# 2019 Mazda 6 Skyactive D ???



## Jacque8080 (Oct 31, 2017)

More oil burners the better. This is my first one and I don't think I'll ever go back for a daily driver.


----------



## DslGate (Jun 29, 2016)

I had a Mazda6 and sons fiancé has the CX5. ( gas obviously). Two of the best cars we've ever owned. If they do a diesel, I'll be all over that thing. Been waiting 6 Years since they first announced , and later delayed /canceled , the SkyActiv D. Your guess is as good as mine at this point whether it'll see the light of day. 

I believe that VWs troubles with TDi really threw a wrench in thir plans to get us the D model. However, now that thousands ( hundreds of thousands???) of former TDi owners may be in the market for something new and equivalent, this may be the ticket for them.


----------



## jblackburn (Apr 14, 2012)

Hmm, I could see the CX-5 having a take rate on the diesel, but the Mazda 6 is already such a slow seller that I can't see them moving any units if it did exist in the USA - or it being profitable.

Now that 2.5 turbo in the Mazda 6...yes please. And update the terrible infotainment please.


----------



## CruzeDan (May 17, 2015)

That Mazda was supposed to launch in 2013 with our Cruze Clean Turbo Diesels, I remember seeing both at one of the auto shows back then (probably NYIAS, I saw the diesel Cruze there for sure, it was red). From what I have researched I believe it was delayed because they couldn't get the emissions legal without using SCR/DEF and they were trying to not use the after treatment. Which makes you wonder how no one could connect the dots and realize there was no way Volkswagen was pulling it off, legally....... 

https://www.caranddriver.com/news/g...ove-bad-news-mazda-delays-diesel-engine-again

"The original delay was so that the company could finalize emissions testing and certification. It seems the testing turned up something the company didn’t like, as this time the automaker says, “While Mazda understands its Skyactiv-D can meet emission-regulation requirements without the use of [an exhaust-scrubbing] after-treatment system, it was decided that further development is required to deliver the right balance between fuel economy and Mazda-appropriate driving performance.”

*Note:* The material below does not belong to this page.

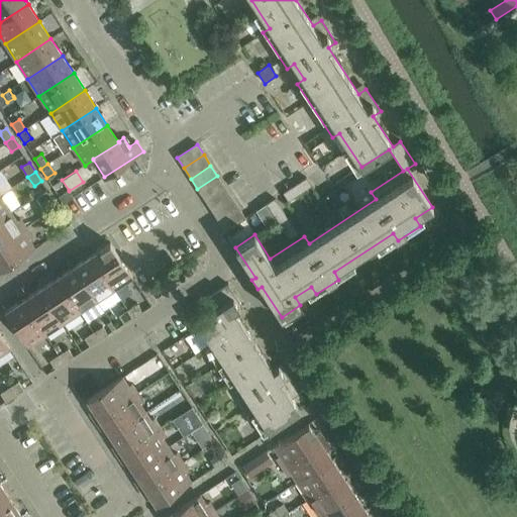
[(217,176),(197,189),(204,200),(224,187),(217,176)]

Essentially, the company has discovered that meeting the U.S. regs makes performance suffer, and we’ve heard it has now opened up to the possibility of fitting a urea-injection setup—among other solutions—as a way to keep the engine clean while hitting the right marks in terms of driving character. But exploring those options will take development time, so we have another delay. All we know is that when we drove the Euro-spec diesel engine, it was delightful."


----------



## chevrasaki (May 1, 2015)

jblackburn said:


> Hmm, I could see the CX-5 having a take rate on the diesel, but the Mazda 6 is already such a slow seller that I can't see them moving any units if it did exist in the USA - or it being profitable.
> 
> Now that 2.5 turbo in the Mazda 6...yes please. And update the terrible infotainment please.


I want that 2.5T in my Miata. It deserves 200+ HP.


----------



## jblackburn (Apr 14, 2012)

chevrasaki said:


> I want that 2.5T in my Miata. It deserves 200+ HP.


It seems to be way more of a midrange torque-focused engine than a high-revving fun one.

Alter the tune/turbo a little bit and let it rev out a little more towards the normal 6500 redline for power, and it'd absolutely be a hoot in a Miata.


----------



## VtTD (Nov 5, 2013)

Mazda has been hinting at a CX-5 diesel on their website for a while now. Keeps getting pushed back. Haven't looked lately but I don't think it is out yet. Can say this though, I got rid of the CTD late last year and got a used CX-3. World of difference. Super reliable, well built, great in snow and on gas. I had a very minor warranty issue, the SD card with nav corroded some and caused infortainment reboots when below 0 out. I emailed the dealer to ask if it was under warranty still. They called and didn't just tell me it was, they told me they just ordered a new SD card for me. World of difference from GM and their dealers I worked with. Can't compete with the torque of a CTD, but no modern car should have any real issues under 100k. CTD couldn't make it 30k.


----------



## sailurman (Sep 29, 2016)

"CTD couldn't make it 30k."... your CTD couldn't :signlol:


----------